Mattress Run

hotels and writing spaces

Absent lackluster hotel rooms, I don’t know that I ever would have finished writing a book.

Things I love about cities: endless walking. Lunches alone and quick snacks. Museums and architecture. Endless exploring. But also: quiet rooms in hotels, chambers that could be anywhere except for when you look out the window and maybe if you’re lucky you glimpse something that anchors you in a specific place — at least until you turn back to the room and see that print that you’ve seen in so many other hotel rooms. Today I’m in a room in an industrial park in south Tempe. It’s near where I work, and near where I live, but I am at this hotel today on a writer’s retreat. I need to finish two projects. And also, I am only one night way from renewing my status with Marriott, and for $87 at a Fairfield Inn at an industrial park, that guarantee of 4 PM check-outs for another year seems like a bargain.

So, I’ve spent the day writing.

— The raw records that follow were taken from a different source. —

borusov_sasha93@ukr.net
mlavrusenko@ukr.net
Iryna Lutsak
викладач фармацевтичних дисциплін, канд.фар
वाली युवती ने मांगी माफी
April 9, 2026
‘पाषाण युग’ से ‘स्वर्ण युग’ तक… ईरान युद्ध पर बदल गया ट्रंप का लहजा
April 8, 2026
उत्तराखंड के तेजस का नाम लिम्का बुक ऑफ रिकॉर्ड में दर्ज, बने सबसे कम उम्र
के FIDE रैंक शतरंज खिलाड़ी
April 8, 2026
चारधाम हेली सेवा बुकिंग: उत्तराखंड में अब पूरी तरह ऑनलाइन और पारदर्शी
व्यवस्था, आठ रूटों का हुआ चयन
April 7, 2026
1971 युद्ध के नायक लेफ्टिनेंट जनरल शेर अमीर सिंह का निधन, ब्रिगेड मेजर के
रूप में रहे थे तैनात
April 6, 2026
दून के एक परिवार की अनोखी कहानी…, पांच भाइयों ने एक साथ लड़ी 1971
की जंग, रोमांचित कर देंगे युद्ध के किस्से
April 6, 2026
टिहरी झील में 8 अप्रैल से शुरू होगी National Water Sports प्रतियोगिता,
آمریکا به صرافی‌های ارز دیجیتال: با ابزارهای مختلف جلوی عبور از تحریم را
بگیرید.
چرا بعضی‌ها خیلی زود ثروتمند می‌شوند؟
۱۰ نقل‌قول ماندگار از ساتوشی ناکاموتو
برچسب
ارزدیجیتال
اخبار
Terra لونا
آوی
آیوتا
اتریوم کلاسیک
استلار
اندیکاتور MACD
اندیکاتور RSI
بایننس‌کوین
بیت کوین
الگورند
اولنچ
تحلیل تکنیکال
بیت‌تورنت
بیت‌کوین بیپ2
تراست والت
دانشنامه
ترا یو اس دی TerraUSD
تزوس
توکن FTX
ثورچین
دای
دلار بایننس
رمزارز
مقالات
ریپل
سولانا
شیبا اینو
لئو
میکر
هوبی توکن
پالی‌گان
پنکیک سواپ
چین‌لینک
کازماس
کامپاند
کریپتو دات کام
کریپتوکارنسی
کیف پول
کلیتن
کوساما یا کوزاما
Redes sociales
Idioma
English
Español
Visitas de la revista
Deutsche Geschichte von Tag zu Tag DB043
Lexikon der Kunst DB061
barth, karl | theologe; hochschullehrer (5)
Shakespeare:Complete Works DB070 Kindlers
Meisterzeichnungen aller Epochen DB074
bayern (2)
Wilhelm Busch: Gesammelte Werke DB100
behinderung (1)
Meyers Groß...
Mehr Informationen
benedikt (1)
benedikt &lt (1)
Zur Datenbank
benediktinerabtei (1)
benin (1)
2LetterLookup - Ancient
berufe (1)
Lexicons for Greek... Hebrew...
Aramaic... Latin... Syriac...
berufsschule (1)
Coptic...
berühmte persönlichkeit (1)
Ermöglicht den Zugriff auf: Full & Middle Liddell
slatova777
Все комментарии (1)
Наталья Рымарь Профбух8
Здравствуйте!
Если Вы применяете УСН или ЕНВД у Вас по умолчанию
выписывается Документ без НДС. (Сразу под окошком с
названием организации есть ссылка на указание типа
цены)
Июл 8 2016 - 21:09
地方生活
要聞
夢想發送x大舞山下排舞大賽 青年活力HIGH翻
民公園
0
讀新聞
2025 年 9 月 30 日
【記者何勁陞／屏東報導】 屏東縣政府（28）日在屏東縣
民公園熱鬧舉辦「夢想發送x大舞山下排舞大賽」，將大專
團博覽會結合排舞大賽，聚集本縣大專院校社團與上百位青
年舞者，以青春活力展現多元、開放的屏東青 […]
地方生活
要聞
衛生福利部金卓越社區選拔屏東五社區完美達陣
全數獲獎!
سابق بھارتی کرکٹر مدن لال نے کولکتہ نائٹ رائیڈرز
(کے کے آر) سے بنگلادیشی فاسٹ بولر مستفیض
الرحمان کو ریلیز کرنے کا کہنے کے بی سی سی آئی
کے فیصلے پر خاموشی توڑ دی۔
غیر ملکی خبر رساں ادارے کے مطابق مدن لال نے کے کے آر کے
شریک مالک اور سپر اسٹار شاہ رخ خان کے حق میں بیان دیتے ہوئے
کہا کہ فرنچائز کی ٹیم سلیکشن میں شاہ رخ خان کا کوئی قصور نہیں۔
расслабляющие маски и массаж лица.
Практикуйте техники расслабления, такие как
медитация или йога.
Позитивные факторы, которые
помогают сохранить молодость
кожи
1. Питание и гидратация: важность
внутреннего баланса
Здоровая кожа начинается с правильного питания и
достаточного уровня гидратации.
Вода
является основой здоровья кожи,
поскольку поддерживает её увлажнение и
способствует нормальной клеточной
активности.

A hotel room that could be anywhere helps with focus: there is no dog to invite me to another walk, no snacks calling from another part of the house or building, no distractions of the bookcase or the outdoors, just a room with blue carpet and taupe walls to engender a focus that seems to propel the words from me.

In my current life I spend most of my day at an office. I am fond of the place, it has been good to me, and I like the people I work with, but I am always on. The creativity that silence breeds can be elusive. Finding time and motive to write is challenging. But not today. I am on a mattress run become a writer’s retreat, and I’ve never appreciated an industrial park hotel room so much.